Description of the task = Reproduce verbatim every line of the items from the first line through the line that contains "Kelemahannya", including that line.

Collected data
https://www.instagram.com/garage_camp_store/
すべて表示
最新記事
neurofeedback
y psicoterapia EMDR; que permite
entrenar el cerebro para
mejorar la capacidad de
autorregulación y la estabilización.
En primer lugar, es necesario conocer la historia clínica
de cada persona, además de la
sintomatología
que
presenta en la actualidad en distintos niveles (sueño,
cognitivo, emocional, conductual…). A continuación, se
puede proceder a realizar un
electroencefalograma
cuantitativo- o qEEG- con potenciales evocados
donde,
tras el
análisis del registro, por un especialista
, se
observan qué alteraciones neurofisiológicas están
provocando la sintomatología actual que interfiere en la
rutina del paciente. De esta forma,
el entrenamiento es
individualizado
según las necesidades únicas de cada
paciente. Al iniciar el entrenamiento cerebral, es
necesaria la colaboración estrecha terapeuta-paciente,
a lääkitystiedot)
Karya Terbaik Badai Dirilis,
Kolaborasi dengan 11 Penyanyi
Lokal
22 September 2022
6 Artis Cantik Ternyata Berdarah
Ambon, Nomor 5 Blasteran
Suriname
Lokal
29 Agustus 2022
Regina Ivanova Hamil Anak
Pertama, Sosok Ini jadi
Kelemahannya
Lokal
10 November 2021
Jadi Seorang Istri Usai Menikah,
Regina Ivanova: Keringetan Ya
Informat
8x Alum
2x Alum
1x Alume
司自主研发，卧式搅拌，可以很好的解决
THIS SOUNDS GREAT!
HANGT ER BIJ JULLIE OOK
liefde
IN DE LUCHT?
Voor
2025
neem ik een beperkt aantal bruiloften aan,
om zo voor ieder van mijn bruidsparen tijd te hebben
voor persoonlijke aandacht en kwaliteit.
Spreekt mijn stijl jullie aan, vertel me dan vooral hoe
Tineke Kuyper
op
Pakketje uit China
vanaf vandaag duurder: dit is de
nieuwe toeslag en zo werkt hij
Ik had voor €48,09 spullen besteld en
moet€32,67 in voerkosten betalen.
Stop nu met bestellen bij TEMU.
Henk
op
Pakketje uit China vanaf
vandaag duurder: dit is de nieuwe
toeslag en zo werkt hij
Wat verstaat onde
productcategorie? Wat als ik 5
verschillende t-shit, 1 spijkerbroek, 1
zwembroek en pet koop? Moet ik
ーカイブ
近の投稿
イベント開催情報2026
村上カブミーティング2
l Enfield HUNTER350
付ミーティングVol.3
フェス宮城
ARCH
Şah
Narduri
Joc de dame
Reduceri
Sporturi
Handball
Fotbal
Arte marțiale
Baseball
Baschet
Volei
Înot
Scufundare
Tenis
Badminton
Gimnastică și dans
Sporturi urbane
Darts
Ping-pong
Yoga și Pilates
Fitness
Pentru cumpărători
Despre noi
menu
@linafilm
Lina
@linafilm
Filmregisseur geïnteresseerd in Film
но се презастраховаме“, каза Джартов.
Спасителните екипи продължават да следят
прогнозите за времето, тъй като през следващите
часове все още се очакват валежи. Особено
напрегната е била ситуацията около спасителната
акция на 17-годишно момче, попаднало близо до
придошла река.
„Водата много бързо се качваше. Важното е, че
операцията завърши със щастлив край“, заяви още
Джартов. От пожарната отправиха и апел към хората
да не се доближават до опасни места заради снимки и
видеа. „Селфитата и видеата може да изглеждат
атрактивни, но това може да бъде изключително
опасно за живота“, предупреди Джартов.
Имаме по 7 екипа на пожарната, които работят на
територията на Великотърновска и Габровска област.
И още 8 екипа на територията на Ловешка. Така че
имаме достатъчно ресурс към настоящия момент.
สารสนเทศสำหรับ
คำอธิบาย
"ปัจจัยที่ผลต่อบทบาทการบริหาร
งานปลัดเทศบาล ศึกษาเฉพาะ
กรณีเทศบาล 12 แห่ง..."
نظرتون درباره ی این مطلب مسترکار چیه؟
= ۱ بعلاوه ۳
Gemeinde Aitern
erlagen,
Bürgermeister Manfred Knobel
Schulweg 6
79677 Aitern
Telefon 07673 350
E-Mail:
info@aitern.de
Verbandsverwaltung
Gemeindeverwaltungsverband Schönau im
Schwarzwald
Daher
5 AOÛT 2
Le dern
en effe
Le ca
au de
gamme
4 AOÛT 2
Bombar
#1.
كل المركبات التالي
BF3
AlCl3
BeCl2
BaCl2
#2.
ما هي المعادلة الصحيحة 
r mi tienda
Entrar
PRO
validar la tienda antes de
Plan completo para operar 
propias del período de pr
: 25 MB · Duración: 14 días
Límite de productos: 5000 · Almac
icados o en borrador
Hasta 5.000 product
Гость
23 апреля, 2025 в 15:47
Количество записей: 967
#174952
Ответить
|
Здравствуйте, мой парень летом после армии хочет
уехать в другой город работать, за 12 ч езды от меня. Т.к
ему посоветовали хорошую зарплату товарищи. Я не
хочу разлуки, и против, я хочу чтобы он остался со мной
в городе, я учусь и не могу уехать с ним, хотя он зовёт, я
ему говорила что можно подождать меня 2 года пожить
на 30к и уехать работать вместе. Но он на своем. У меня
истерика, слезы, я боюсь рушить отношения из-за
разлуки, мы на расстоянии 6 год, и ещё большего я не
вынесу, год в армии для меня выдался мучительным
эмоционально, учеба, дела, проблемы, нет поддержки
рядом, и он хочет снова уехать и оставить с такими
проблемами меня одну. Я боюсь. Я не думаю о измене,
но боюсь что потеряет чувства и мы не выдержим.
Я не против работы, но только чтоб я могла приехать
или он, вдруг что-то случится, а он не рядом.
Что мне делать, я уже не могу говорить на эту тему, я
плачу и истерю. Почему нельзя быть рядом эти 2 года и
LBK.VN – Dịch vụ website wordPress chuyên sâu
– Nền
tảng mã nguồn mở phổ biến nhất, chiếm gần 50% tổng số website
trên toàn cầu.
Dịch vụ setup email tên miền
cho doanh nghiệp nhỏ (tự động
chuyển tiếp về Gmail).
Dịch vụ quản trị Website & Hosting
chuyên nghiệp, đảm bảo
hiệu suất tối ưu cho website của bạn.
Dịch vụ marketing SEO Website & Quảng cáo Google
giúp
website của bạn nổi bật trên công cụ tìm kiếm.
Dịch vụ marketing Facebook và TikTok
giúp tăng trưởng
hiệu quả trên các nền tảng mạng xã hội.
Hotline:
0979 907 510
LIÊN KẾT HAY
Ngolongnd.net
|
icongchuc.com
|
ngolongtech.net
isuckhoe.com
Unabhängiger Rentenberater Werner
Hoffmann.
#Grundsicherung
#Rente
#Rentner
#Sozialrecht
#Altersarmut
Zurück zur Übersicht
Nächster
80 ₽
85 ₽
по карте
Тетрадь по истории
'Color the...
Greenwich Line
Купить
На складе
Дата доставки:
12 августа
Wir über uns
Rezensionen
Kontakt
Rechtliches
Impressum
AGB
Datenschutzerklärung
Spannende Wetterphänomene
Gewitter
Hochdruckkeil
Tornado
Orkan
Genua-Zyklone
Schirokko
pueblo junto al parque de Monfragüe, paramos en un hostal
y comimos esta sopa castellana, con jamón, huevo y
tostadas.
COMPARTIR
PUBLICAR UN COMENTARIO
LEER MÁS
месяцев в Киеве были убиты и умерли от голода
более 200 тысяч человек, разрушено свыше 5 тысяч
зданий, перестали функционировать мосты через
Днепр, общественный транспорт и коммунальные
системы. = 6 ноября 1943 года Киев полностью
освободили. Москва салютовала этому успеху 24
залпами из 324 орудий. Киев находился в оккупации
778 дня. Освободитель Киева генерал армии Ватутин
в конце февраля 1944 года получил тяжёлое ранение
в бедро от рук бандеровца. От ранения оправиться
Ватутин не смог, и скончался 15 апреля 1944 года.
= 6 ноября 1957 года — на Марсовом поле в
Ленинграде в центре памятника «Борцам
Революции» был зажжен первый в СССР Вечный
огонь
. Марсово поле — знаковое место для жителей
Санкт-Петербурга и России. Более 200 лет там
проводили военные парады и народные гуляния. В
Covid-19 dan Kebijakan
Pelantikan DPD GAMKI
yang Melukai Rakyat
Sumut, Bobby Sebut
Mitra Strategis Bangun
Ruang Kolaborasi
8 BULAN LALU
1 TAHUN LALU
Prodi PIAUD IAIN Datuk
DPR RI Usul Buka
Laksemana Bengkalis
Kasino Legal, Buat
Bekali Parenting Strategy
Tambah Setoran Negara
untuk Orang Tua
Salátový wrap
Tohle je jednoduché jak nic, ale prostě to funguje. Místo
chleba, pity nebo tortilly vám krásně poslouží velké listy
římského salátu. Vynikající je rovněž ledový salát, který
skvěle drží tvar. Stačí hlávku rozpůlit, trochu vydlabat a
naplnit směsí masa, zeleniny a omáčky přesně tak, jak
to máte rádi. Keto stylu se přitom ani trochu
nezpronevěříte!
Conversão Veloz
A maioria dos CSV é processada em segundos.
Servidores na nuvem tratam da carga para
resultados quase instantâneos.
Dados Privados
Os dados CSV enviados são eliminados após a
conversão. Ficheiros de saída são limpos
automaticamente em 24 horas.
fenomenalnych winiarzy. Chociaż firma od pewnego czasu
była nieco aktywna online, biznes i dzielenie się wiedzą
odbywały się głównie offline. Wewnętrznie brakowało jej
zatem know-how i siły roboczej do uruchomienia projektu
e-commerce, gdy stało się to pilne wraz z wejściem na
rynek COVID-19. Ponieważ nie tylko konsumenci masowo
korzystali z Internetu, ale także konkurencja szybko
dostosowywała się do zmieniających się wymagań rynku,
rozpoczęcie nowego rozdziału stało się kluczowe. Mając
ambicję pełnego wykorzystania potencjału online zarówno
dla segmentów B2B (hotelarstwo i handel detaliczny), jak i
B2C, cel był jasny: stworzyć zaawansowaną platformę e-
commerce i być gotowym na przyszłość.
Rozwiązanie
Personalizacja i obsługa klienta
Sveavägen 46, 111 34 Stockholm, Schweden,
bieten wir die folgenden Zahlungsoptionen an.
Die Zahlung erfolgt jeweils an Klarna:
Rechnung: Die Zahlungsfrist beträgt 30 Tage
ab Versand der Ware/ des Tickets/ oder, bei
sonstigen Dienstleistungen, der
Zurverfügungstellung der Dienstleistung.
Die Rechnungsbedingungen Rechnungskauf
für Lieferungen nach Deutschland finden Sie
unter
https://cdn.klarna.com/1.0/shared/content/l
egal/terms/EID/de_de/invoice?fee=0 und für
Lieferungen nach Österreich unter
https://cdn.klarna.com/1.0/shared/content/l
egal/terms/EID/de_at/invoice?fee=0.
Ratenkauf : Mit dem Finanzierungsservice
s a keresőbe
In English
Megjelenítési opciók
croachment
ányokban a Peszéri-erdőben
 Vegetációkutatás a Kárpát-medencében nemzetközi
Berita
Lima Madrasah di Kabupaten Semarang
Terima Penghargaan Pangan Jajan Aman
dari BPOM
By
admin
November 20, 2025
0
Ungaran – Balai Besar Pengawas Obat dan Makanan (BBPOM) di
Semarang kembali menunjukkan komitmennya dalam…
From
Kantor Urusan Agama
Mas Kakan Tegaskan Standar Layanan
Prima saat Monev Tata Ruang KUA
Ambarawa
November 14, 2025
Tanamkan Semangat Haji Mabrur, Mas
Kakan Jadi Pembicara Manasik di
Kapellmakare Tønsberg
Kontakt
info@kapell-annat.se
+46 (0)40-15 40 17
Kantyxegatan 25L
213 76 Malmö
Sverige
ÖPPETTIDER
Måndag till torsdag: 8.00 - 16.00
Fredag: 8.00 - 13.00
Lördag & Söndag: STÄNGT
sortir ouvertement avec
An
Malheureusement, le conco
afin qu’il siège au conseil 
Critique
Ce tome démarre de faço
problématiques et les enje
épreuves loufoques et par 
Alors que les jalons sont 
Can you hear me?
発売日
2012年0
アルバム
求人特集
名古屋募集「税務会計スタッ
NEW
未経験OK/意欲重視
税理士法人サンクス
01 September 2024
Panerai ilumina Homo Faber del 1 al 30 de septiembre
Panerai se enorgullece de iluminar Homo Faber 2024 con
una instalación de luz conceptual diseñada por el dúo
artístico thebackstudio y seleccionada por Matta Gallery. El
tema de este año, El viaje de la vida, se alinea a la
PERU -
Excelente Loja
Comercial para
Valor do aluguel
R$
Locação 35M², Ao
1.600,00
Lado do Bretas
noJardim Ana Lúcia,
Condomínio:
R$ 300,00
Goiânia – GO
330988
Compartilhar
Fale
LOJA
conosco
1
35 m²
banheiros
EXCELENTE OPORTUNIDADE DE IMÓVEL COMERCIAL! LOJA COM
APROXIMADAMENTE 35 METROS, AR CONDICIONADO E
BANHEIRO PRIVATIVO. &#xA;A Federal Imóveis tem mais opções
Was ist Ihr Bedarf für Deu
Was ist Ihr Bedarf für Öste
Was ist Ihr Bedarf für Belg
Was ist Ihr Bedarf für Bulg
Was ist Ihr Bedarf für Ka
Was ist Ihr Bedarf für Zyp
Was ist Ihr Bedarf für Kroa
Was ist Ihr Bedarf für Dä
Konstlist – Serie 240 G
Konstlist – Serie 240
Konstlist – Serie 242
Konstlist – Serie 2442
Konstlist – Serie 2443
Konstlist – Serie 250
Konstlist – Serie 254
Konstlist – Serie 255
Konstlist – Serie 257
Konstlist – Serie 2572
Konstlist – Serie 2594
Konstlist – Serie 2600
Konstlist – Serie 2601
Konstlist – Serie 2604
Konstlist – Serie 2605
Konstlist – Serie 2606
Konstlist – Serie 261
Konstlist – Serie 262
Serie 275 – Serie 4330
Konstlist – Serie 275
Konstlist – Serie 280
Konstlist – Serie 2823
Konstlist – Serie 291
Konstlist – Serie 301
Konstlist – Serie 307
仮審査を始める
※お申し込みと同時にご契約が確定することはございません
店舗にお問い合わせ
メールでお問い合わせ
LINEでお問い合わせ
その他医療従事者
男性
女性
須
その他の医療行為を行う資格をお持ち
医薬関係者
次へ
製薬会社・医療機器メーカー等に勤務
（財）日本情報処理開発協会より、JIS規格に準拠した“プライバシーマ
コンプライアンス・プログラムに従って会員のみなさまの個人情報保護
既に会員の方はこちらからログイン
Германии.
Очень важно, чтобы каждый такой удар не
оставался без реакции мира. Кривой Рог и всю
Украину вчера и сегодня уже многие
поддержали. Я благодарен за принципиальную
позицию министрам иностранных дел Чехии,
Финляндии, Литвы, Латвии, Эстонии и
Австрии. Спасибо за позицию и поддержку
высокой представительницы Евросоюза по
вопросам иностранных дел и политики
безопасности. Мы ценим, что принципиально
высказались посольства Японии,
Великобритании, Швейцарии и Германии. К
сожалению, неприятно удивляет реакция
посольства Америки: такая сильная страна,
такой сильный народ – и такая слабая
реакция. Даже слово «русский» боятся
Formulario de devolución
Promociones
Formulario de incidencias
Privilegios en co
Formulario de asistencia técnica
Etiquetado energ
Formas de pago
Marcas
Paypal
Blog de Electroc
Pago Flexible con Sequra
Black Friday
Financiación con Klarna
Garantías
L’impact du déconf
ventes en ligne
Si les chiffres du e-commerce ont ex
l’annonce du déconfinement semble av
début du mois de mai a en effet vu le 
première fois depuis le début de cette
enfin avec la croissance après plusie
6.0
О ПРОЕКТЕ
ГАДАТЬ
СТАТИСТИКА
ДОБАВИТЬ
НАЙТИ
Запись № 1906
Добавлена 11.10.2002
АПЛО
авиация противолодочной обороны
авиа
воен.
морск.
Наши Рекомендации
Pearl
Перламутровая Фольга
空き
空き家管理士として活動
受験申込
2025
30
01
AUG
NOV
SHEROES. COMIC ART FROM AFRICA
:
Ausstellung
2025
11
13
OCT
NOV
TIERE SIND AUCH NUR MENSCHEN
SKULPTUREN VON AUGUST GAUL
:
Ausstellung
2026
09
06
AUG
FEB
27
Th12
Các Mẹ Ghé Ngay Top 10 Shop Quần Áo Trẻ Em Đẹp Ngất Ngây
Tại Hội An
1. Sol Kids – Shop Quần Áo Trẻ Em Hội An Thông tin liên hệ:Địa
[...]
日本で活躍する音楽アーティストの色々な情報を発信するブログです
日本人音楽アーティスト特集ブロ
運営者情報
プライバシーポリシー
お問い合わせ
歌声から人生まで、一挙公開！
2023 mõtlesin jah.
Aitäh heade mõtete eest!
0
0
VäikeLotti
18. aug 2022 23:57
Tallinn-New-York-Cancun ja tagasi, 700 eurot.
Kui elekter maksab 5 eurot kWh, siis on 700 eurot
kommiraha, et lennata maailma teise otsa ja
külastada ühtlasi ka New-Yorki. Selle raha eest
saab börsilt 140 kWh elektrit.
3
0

The answer =
https://www.instagram.com/garage_camp_store/
すべて表示
最新記事
neurofeedback
y psicoterapia EMDR; que permite
entrenar el cerebro para
mejorar la capacidad de
autorregulación y la estabilización.
En primer lugar, es necesario conocer la historia clínica
de cada persona, además de la
sintomatología
que
presenta en la actualidad en distintos niveles (sueño,
cognitivo, emocional, conductual…). A continuación, se
puede proceder a realizar un
electroencefalograma
cuantitativo- o qEEG- con potenciales evocados
donde,
tras el
análisis del registro, por un especialista
, se
observan qué alteraciones neurofisiológicas están
provocando la sintomatología actual que interfiere en la
rutina del paciente. De esta forma,
el entrenamiento es
individualizado
según las necesidades únicas de cada
paciente. Al iniciar el entrenamiento cerebral, es
necesaria la colaboración estrecha terapeuta-paciente,
a lääkitystiedot)
Karya Terbaik Badai Dirilis,
Kolaborasi dengan 11 Penyanyi
Lokal
22 September 2022
6 Artis Cantik Ternyata Berdarah
Ambon, Nomor 5 Blasteran
Suriname
Lokal
29 Agustus 2022
Regina Ivanova Hamil Anak
Pertama, Sosok Ini jadi
Kelemahannya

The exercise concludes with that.